The query is executed with cursor thus, in order to avoid parallel
query, I set max_parallel_workers_per_gather to 0 during tests.
We found that a similar issue was discussed in the context of
inheritance:
https://www.postgresql.org/message-id/Pine.BSO.4.64.0904161836540.11937%40leary.csoft.net
and the conclusion was to add the following paragraph to the 'analyze' doc:
> If the table being analyzed has one or more children, ANALYZE will
gather statistics twice: once on the rows of the parent table only, and
a second time on the rows of the parent table with all of its children.
This second set of statistics is needed when planning queries that
traverse the entire inheritance tree. The autovacuum daemon, however,
will only consider inserts or updates on the parent table itself when
deciding whether to trigger an automatic analyze for that table. If that
table is rarely inserted into or updated, the inheritance statistics
will not be up to date unless you run ANALYZE manually.
(https://www.postgresql.org/docs/13/sql-analyze.html)

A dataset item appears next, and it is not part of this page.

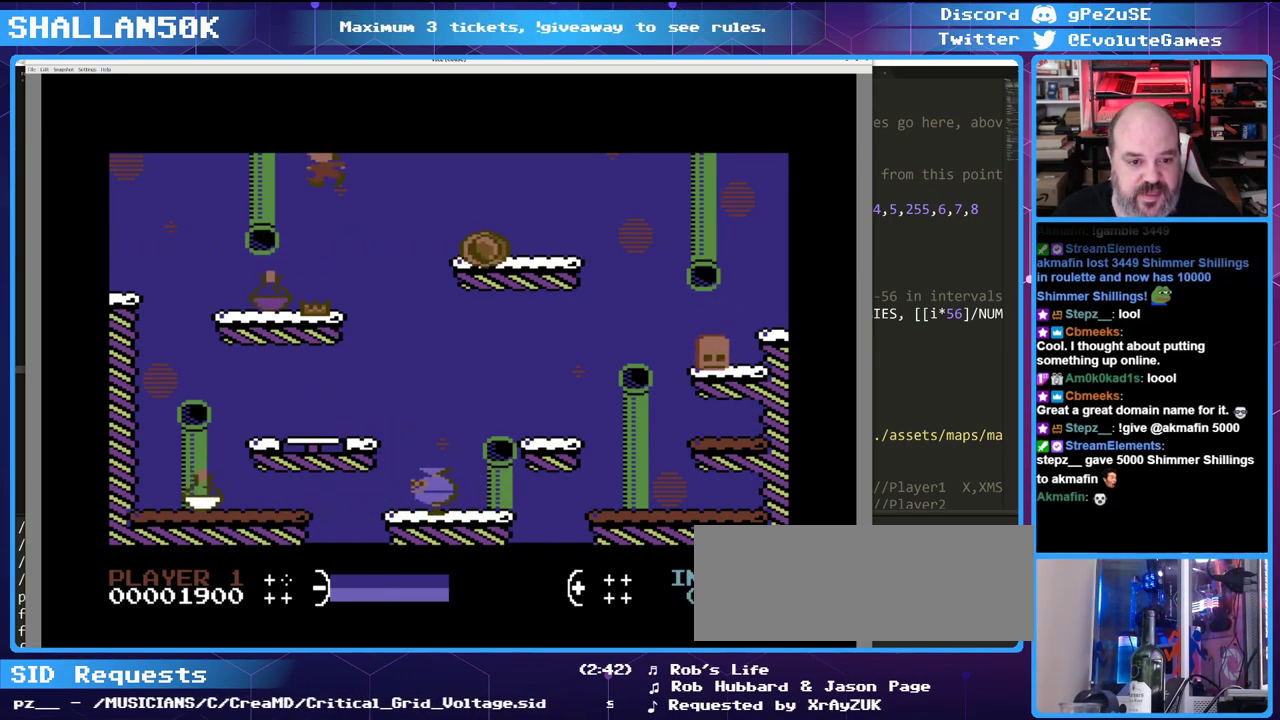
{"keys": ["right"], "events": [[366, "left", "up"], [466, "right", "down"]]}
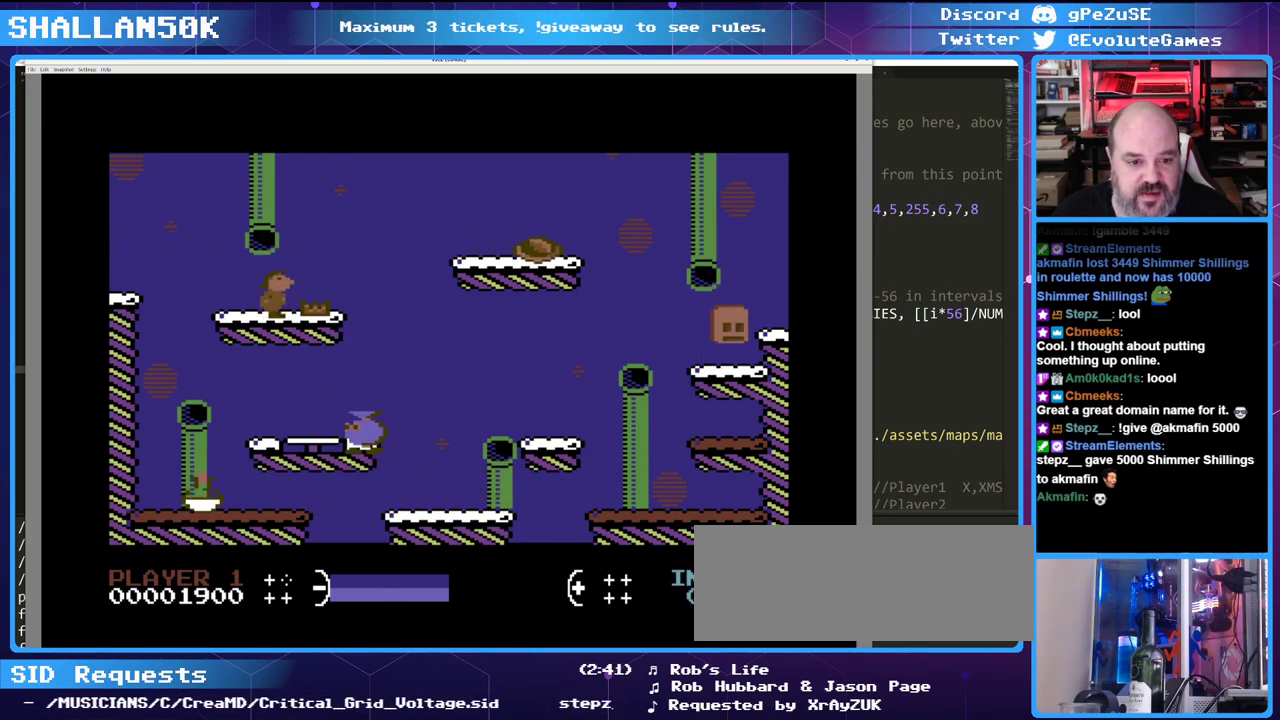
{"keys": [], "events": [[250, "right", "up"]]}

I would appreciate if anyone could shed some light on the following
questions:
1) Is this above paragraph from docs still valid in PG 13 and does it
apply to declarative partitioning as well? Is running analyze manually
on a partitioned table needed to get proper plans for queries on
partitioned tables? Partitioned table (in the declarative way) is
”virtual” and does not keep any data so it seems that there are no
statistics that can be gathered from the table itself and statistics
from partitions should be sufficient.
2) Why does the planner need these statistics since they seem to be
unused in the query plan. The query plan uses only partitions, not the
partitioned table.
PostgreSQL version number:
version
---------------------------------------------------------------------------------------------------------------------------------------------
PostgreSQL 13.3 (Ubuntu 13.3-1.pgdg16.04+1) on x86_64-pc-linux-gnu,
compiled by gcc (Ubuntu 5.4.0-6ubuntu1~16.04.12) 5.4.0 20160609, 64-bit
(1 row)
How you installed PostgreSQL: From Ubuntu 16 repositories.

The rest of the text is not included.